When you use TDD well:

  • You spend little time debugging.

  • You continue to make programming mistakes, but you find them in a matter of minutes and can fix them easily.

  • You have total confidence the whole codebase does what programmers intended it to do.

  • You aggressively refactor at every opportunity, confident in the knowledge that the tests will catch any mistakes.

Alternatives and Experiments

TDD is at the heart of the Delivering practices. Without it, Delivering fluency will be difficult or even impossible to achieve.

A common misinterpretation of TDD, as the “Test-Driven Debaclement” sidebar illustrates, is to design your code first, write all the tests, and then write the production code. This approach is frustrating and slow, and it doesn’t allow you to learn as you go.

Another approach is to write tests after writing the production code. This is very difficult to do well: the code has to be designed for testability, and it’s hard to do so unless you write the tests first. It’s also tedious, with a constant temptation to wrap up and move on. In practice, I’ve yet to see after-the-fact tests come close to the detail and quality of tests created with TDD.

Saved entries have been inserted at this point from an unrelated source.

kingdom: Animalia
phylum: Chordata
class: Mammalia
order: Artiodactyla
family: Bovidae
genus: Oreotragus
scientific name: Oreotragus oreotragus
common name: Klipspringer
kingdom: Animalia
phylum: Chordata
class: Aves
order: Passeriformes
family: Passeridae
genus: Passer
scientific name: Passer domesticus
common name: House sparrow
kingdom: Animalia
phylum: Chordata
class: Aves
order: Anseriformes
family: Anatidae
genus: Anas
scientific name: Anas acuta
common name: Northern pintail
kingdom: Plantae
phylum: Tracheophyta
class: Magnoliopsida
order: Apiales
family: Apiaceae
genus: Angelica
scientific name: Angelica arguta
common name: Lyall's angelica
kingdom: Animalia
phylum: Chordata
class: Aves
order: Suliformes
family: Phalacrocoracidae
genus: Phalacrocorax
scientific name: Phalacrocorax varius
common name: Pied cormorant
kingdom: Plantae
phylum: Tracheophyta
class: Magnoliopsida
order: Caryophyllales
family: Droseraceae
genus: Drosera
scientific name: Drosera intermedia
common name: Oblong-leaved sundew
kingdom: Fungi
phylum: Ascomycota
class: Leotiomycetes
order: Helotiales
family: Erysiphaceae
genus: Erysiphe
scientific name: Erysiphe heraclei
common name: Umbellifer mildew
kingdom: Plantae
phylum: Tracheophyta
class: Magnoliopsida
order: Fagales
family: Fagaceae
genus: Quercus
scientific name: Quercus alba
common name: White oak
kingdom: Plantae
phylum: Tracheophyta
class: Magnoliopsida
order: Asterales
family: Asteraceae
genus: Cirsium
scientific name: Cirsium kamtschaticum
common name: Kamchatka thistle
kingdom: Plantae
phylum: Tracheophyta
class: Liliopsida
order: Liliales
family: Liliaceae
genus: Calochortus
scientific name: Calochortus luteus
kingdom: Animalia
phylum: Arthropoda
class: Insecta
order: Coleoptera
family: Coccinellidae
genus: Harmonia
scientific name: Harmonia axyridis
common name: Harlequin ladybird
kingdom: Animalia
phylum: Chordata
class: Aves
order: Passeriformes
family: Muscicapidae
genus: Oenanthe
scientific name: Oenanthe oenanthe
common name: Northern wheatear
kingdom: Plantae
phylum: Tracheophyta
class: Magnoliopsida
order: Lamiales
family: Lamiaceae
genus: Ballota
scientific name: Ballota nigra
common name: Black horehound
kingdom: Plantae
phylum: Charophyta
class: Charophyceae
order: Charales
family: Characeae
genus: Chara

Even if these approaches do work for you, TDD isn’t just about testing. It’s really about using very small, continuously validated hypotheses to confirm that you’re on the right track and producing high-quality code. With the exception of Kent Beck’s TCR, which I’ll discuss in a moment, I’m not aware of any alternatives to TDD that allow you to do so while also providing the documentation and safety of a good test suite.

Under the TDD banner, though, there are many, many experiments that you can conduct. TDD is one of those “moments to learn, lifetime to master” skills. Look for ways to apply TDD to more and more technologies, and experiment with making your feedback loops smaller.

Kent Beck has been experimenting with an idea he calls TCR: test && commit || revert. [Beck2018] It refers to a small script that automatically commits your code if the tests pass and reverts it if the tests fail. This gives you the same series of validated hypotheses that TDD does, and arguably makes them even smaller and more frequent. That’s one of the hardest and most important things to learn about TDD. TCR is worth trying as an exercise, if nothing else.

Further Reading

Test-Driven Development: By Example [Beck2002] is an excellent introduction to TDD by the person who invented it. If you liked the ROT-13 example, you’ll like the extended examples in this book. The TDD patterns in Part III are particularly good.